Enfin, vers l’âge de dix-sept ans, Coralie fut la victime d’une aventure qui lui laissa le plus affreux souvenir et qui eut sur sa vie une influence fatale. Enlevée un matin, dans la campagne de Salonique, par une bande de Turcs, elle passa deux semaines au fond d’un palais en butte aux désirs du gouverneur de la province. Essarès la délivra. Mais cette délivrance s’effectua d’une façon si bizarre que, bien souvent, depuis, Coralie devait se demander s’il n’y avait pas eu un coup monté entre le Turc et l’Égyptien.

Toujours est-il que, malade, déprimée, redoutant une nouvelle agression, contrainte par sa tante, elle épousait un mois plus tard cet Essarès qui, déjà, lui faisait la cour et qui, maintenant, en définitive, prenait à ses yeux figure de sauveur. Union lamentable, dont l’horreur lui apparut le jour même où elle fut consommée.

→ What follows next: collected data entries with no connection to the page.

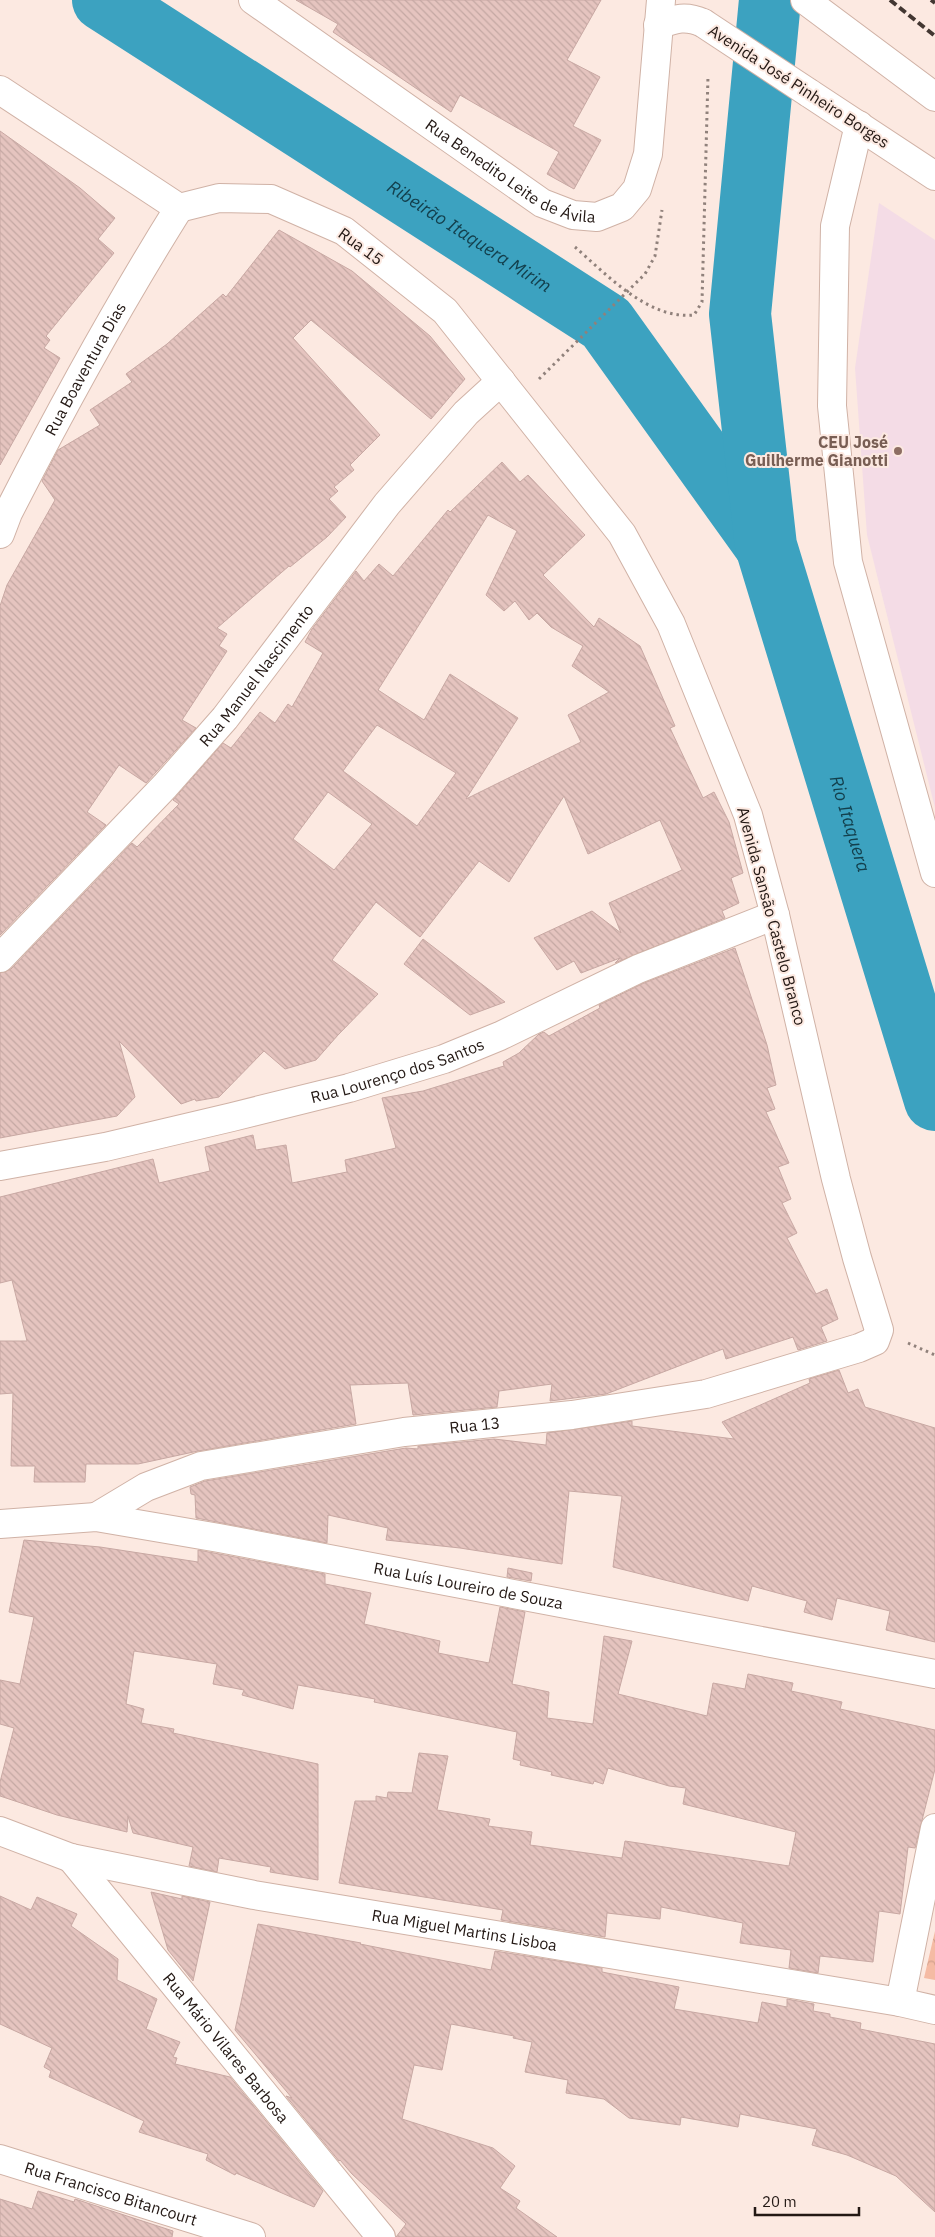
<svg xmlns="http://www.w3.org/2000/svg" width="935" height="2237" viewBox="0 0 935 2237" font-family="'IBM Plex Sans',sans-serif">
<style>
.education{fill:#f4dce6}
.park{fill:url(#park-crowns)}
.lines{fill:none;stroke-linecap:round;stroke-linejoin:round}
.river{stroke:#3ca2c0;stroke-width:62}
.building{fill:url(#building-back-hatch);stroke:#c8a8a3;fill-rule:evenodd}
.minor-casing{stroke:#d0b2a6;stroke-width:30}
.major-casing{stroke:#d0b2a6;stroke-width:30}
.path{stroke:#90817b;stroke-width:3;stroke-dasharray:2.5 4;stroke-linecap:butt}
.minor{stroke:#fff;stroke-width:28}
.major{stroke:#fff;stroke-width:28}
.rail{stroke:#433732;stroke-width:4;stroke-dasharray:8 4;stroke-linecap:butt}
.major-bridge-casing{stroke:#d0b2a6;stroke-width:30;stroke-linecap:butt}
.major-bridge{stroke:#fff;stroke-width:28}
.education-dot{fill:#8d6e63;stroke:#fce9e1;stroke-width:2}
.labels{text-anchor:middle;dominant-baseline:central;stroke-width:4;stroke-linejoin:round;paint-order:stroke}
.street-label{font-size:16px;fill:#231814;stroke:#fce9e1}
.education-label{font-size:16px;font-weight:bold;fill:#785e54;stroke:#fce9e1;text-anchor:end}
.water-label{font-size:18px;font-style:italic;fill:#13404d;stroke:#fce9e1}
</style>
<defs>
<pattern id="park-crowns" width="20" height="18" patternUnits="userSpaceOnUse" patternTransform="scale(1.25)"><rect width="20" height="18" fill="#f5bba4"/><path d="M2 6a3 3 0 1 1 6 0M12 15a3 3 0 1 1 6 0" fill="none" stroke="#d2a08c"/></pattern>
<pattern id="building-back-hatch" width="6" height="6" patternUnits="userSpaceOnUse" patternTransform="scale(1.25)"><rect width="6" height="6" fill="#e5c4bf"/><path d="M-1 5l2 2M0 0l6 6M5-1l2 2" fill="none" stroke="#c4a8a3"/></pattern>
</defs>
<rect width="100%" height="100%" fill="#fce9e1"/>
<!-- education -->
<path class="education" d="M 879,203 L 935,240 L 935,808 L 867,535 L 855,368 Z"/>
<!-- park -->
<path class="park" d="M 935,1931 L 935,1980 L 924,1978 Z"/>
<g class="lines">
<!-- river -->
<g class="river">
<path id="s1" d="M 103,0 L 606,323 L 763,542"/>
<path id="s2" d="M 770,0 L 740,314 L 766,546 L 935,1100"/>
</g>
</g>
<!-- building -->
<g class="building">
<path d="M 296,0 L 601,0 L 567,60 L 600,77 L 573,126 L 601,140 L 574,189 L 547,174 L 559,152 L 460,95 L 451,112 L 333,32 L 338,24 Z"/>
<path d="M 0,131 L 80,188 L 115,218 L 98,239 L 114,253 L 46,336 L 50,340 L 44,348 L 60,358 L 0,465 Z"/>
<path d="M 279,230 L 352,271 L 430,336 L 465,379 L 431,419 L 311,320 L 293,338 L 380,435 L 350,465 L 354,470 L 334,487 L 338,491 L 329,499 L 346,517 L 327,537 L 290,567 L 289,566 L 217,628 L 227,634 L 219,646 L 227,651 L 182,720 L 196,728 L 146,783 L 119,765 L 87,812 L 106,825 L 0,935 L 0,606 L 7,585 L 55,500 L 42,481 L 58,450 L 100,425 L 90,410 L 132,382 L 126,374 L 167,344 L 223,294 L 226,297 Z"/>
<path d="M 502,462 L 520,482 L 528,475 L 585,535 L 543,575 L 594,627 L 599,618 L 640,646 L 675,726 L 670,728 L 703,798 L 714,792 L 729,822 L 743,873 L 731,878 L 739,903 L 722,911 L 725,918 L 615,963 L 620,958 L 581,973 L 574,961 L 557,970 L 534,938 L 592,911 L 621,933 L 609,903 L 682,870 L 660,820 L 588,854 L 564,796 L 509,882 L 479,861 L 420,937 L 376,902 L 332,960 L 378,994 L 338,1035 L 316,1060 L 285,1069 L 264,1051 L 219,1097 L 196,1101 L 195,1099 L 181,1104 L 119,1041 L 135,1097 L 117,1116 L 0,1138 L 0,973 L 11,969 L 132,843 L 137,847 L 179,804 L 173,800 L 223,743 L 231,748 L 260,712 L 275,723 L 288,704 L 292,707 L 323,653 L 305,642 L 312,629 L 356,571 L 364,581 L 379,564 L 393,576 L 448,510 L 450,512 ZM 488,515 L 517,531 L 486,595 L 504,611 L 515,601 L 529,620 L 537,613 L 551,627 L 583,646 L 572,666 L 609,692 L 568,715 L 581,742 L 466,799 L 518,718 L 450,674 L 424,720 L 378,690 ZM 377,725 L 456,773 L 417,826 L 343,771 ZM 328,792 L 372,824 L 334,870 L 293,839 Z"/>
<path d="M 423,939 L 505,1002 L 470,1015 L 404,964 Z"/>
<path d="M 735,948 L 767,1045 L 776,1085 L 767,1088 L 775,1109 L 766,1112 L 789,1163 L 778,1167 L 791,1199 L 782,1203 L 797,1233 L 787,1238 L 816,1294 L 827,1289 L 838,1319 L 821,1327 L 827,1341 L 798,1350 L 793,1337 L 726,1359 L 723,1349 L 606,1394 L 550,1401 L 552,1384 L 499,1391 L 497,1407 L 413,1415 L 408,1383 L 350,1385 L 356,1424 L 198,1451 L 138,1464 L 86,1464 L 85,1482 L 34,1482 L 35,1466 L 11,1466 L 13,1393 L 0,1394 L 0,1341 L 27,1341 L 12,1280 L 0,1283 L 0,1197 L 153,1159 L 159,1183 L 210,1171 L 205,1147 L 253,1135 L 256,1150 L 286,1145 L 292,1183 L 347,1172 L 345,1160 L 396,1148 L 382,1098 L 423,1091 L 504,1066 L 503,1062 L 519,1053 L 539,1034 L 544,1032 L 549,1036 L 600,1008 L 599,1005 L 644,983 Z"/>
<path d="M 839,1370 L 848,1393 L 858,1389 L 865,1407 L 935,1428 L 935,1642 L 886,1630 L 890,1611 L 837,1598 L 832,1620 L 804,1612 L 807,1601 L 752,1586 L 748,1601 L 613,1567 L 622,1496 L 569,1491 L 562,1564 L 460,1548 L 386,1540 L 388,1528 L 328,1515 L 327,1543 L 196,1518 L 195,1495 L 191,1494 L 190,1487 L 205,1481 L 406,1448 L 418,1449 L 418,1446 L 494,1439 L 546,1445 L 547,1433 L 632,1421 L 632,1426 L 734,1439 L 722,1422 L 810,1383 L 809,1379 Z"/>
<path d="M 24,1540 L 100,1547 L 198,1562 L 198,1550 L 325,1574 L 325,1584 L 371,1593 L 364,1624 L 440,1641 L 438,1653 L 489,1663 L 500,1607 L 525,1612 L 512,1684 L 549,1692 L 547,1718 L 593,1724 L 604,1636 L 632,1641 L 618,1694 L 707,1716 L 713,1683 L 745,1689 L 748,1674 L 793,1683 L 791,1691 L 842,1702 L 840,1709 L 935,1730 L 935,1769 L 915,1848 L 908,1847 L 900,1914 L 879,1911 L 873,1962 L 820,1956 L 818,1973 L 789,1968 L 791,1950 L 740,1943 L 743,1923 L 661,1907 L 660,1919 L 607,1913 L 605,1937 L 501,1920 L 503,1910 L 339,1883 L 355,1801 L 376,1801 L 376,1796 L 387,1798 L 388,1792 L 412,1793 L 419,1753 L 448,1756 L 437,1810 L 490,1819 L 488,1826 L 532,1832 L 530,1845 L 622,1858 L 625,1841 L 789,1866 L 796,1832 L 683,1804 L 686,1788 L 669,1786 L 608,1768 L 603,1784 L 594,1781 L 593,1784 L 551,1775 L 552,1772 L 520,1765 L 521,1761 L 513,1759 L 517,1732 L 374,1702 L 375,1699 L 298,1685 L 293,1709 L 242,1695 L 244,1690 L 213,1684 L 217,1664 L 134,1651 L 126,1704 L 144,1709 L 141,1723 L 174,1729 L 173,1733 L 318,1764 L 318,1880 L 270,1872 L 271,1867 L 219,1858 L 217,1872 L 189,1866 L 193,1847 L 133,1833 L 128,1816 L 127,1832 L 57,1815 L 0,1796 L 0,1782 L 14,1728 L 0,1724 L 0,1680 L 20,1684 L 34,1617 L 9,1612 Z"/>
<path d="M 508,1568 L 532,1573 L 531,1581 L 507,1577 Z"/>
<path d="M 151,1892 L 182,1899 L 182,1896 L 210,1902 L 193,1981 L 168,1950 Z"/>
<path d="M 0,1896 L 31,1910 L 37,1897 L 77,1914 L 71,1926 L 118,1959 L 117,1980 L 157,1999 L 146,2029 L 180,2042 L 173,2057 L 177,2058 L 175,2064 L 230,2077 L 323,2191 L 314,2207 L 236,2173 L 235,2175 L 206,2160 L 208,2154 L 139,2132 L 144,2121 L 49,2077 L 51,2071 L 44,2067 L 52,2048 L 0,2024 Z"/>
<path d="M 258,1924 L 361,1943 L 360,1944 L 491,1970 L 495,1951 L 602,1968 L 602,1972 L 679,1987 L 674,2009 L 758,2023 L 762,2002 L 787,2007 L 787,1999 L 814,2004 L 813,2011 L 830,2014 L 830,2017 L 861,2023 L 860,2029 L 935,2044 L 935,2212 L 896,2176 L 847,2155 L 812,2145 L 817,2129 L 740,2114 L 738,2127 L 681,2117 L 680,2125 L 629,2118 L 604,2099 L 566,2093 L 568,2080 L 525,2072 L 532,2042 L 513,2038 L 514,2036 L 451,2024 L 442,2070 L 414,2065 L 402,2119 L 493,2148 L 515,2166 L 500,2188 L 520,2201 L 516,2208 L 557,2237 L 396,2237 L 406,2224 L 352,2174 L 340,2160 L 339,2161 L 286,2096 L 292,2098 L 235,2030 Z"/>
<path d="M 38,2191 L 74,2202 L 75,2199 L 173,2231 L 172,2237 L 0,2237 L 0,2199 L 32,2209 Z"/>
</g>
<g class="lines">
<defs>
<g id="minor">
<path d="M 0,90 L 179,208"/>
<path d="M 859,125 L 835,226 L 832,406 L 848,562 L 935,873"/>
<path id="s3" d="M 0,534 L 8,513 C 61,409 117,307 179,208"/>
<path id="s4" d="M 0,958 L 165,786 L 225,718 L 387,504 L 466,413 L 501,381"/>
<path id="s5" d="M 0,1166 L 105,1147 L 232,1117 L 349,1088 L 444,1059 L 500,1036 L 638,969 L 775,915"/>
<path id="s6" d="M 96,1517 L 146,1487 L 201,1466 L 404,1432 L 572,1415 L 706,1394 L 859,1348 L 875,1341 L 879,1330 L 857,1258 L 836,1179 L 775,915 L 748,815 L 671,624 L 622,534 L 445,311 L 344,231 L 271,199 L 219,198 L 179,208"/>
<path id="s7" d="M 0,1524 L 96,1517 L 219,1538 L 935,1674"/>
<path id="s8" d="M 0,1831 L 71,1858 L 254,1895 L 900,2002 L 935,2010"/>
<path id="s9" d="M 71,1858 L 381,2237"/>
<path d="M 900,2002 L 935,1828"/>
<path id="s10" d="M 0,2159 L 251,2237"/>
</g>
<g id="major">
<path id="s11" d="M 253,0 L 542,203 L 573,215 L 597,217 L 622,207 L 637,189 L 648,154 L 661,0"/>
<path d="M 805,0 L 935,97"/>
<path d="M 658,25 C 675,19 685,15 703,23"/>
<path d="M 809,93 L 935,176"/>
</g>
</defs>
<!-- minor casing -->
<use href="#minor" class="minor-casing"/>
<!-- major casing -->
<use href="#major" class="major-casing"/>
<!-- path -->
<g class="path">
<path d="M 575,247 C 607,275 649,320 694,315 L 702,302 L 708,76"/>
<path d="M 539,379 L 645,274 L 655,256 L 662,210"/>
<path d="M 908,1343 L 935,1355"/>
</g>
<!-- minor -->
<use href="#minor" class="minor"/>
<!-- major -->
<use href="#major" class="major"/>
<!-- rail -->
<g class="rail">
<path d="M 890,0 L 935,36"/>
<path d="M 931,0 L 935,3"/>
</g>
<defs>
<path id="major-bridge" d="M 703,23 L 809,93"/>
</defs>
<!-- major-bridge casing -->
<use href="#major-bridge" class="major-bridge-casing"/>
<!-- major-bridge -->
<use href="#major-bridge" class="major-bridge"/>
</g>
<!-- markers -->
<circle class="education-dot" cx="898" cy="451" r="5"/>
<g class="labels">
<!-- street labels -->
<g class="street-label">
<text transform="translate(799 86) rotate(33)">Avenida José Pinheiro Borges</text>
<text stroke="none"><textPath href="#s11" startOffset="311">Rua Benedito Leite de Ávila</textPath></text>
<text transform="translate(361 246) rotate(36)">Rua 15</text>
<text stroke="none"><textPath href="#s3" startOffset="186">Rua Boaventura Dias</textPath></text>
<text stroke="none"><textPath href="#s4" startOffset="382">Rua Manuel Nascimento</textPath></text>
<text transform="translate(772 916) rotate(75)">Avenida Sansão Castelo Branco</text>
<text stroke="none"><textPath href="#s5" startOffset="409">Rua Lourenço dos Santos</textPath></text>
<text stroke="none"><textPath href="#s6" startOffset="394">Rua 13</textPath></text>
<text stroke="none"><textPath href="#s7" startOffset="475">Rua Luís Loureiro de Souza</textPath></text>
<text stroke="none"><textPath href="#s8" startOffset="476">Rua Miguel Martins Lisboa</textPath></text>
<text stroke="none"><textPath href="#s9" startOffset="245">Rua Mário Vilares Barbosa</textPath></text>
<text stroke="none"><textPath href="#s10" startOffset="116">Rua Francisco Bitancourt</textPath></text>
</g>
<!-- education labels -->
<g class="education-label">
<text x="888" y="442">CEU José<tspan x="888" dy="18">Guilherme Gianotti</tspan></text>
</g>
<!-- water labels -->
<g class="water-label">
<text stroke="none"><textPath href="#s1" startOffset="436">Ribeirão Itaquera Mirim</textPath></text>
<text stroke="none"><textPath href="#s2" startOffset="839">Rio Itaquera</textPath></text>
</g>
</g>
<!-- scale -->
<path d="M755 2207v8h104v-8" fill="none" stroke="#231814" stroke-width="2.5"/>
<text x="762" y="2207" font-size="15" fill="#231814" stroke="#fce9e1" stroke-width="4" paint-order="stroke">20 m</text>
</svg>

Coralie était la femme d’un homme qu’elle détestait et dont l’amour s’exaspéra de toute la haine et de tout le mépris qui lui furent opposés.

L’année même du mariage, ils venaient s’installer dans l’hôtel de la rue Raynouard. Essarès, qui, depuis longtemps, avait fondé et dirigeait à Salonique la succursale de la Banque Franco-Orientale, ramassait presque toutes les actions de cette banque, achetait pour l’établissement de la maison principale l’immeuble de la rue Lafayette, devenait à Paris l’un des maîtres de la finance, et recevait en Égypte le titre de bey.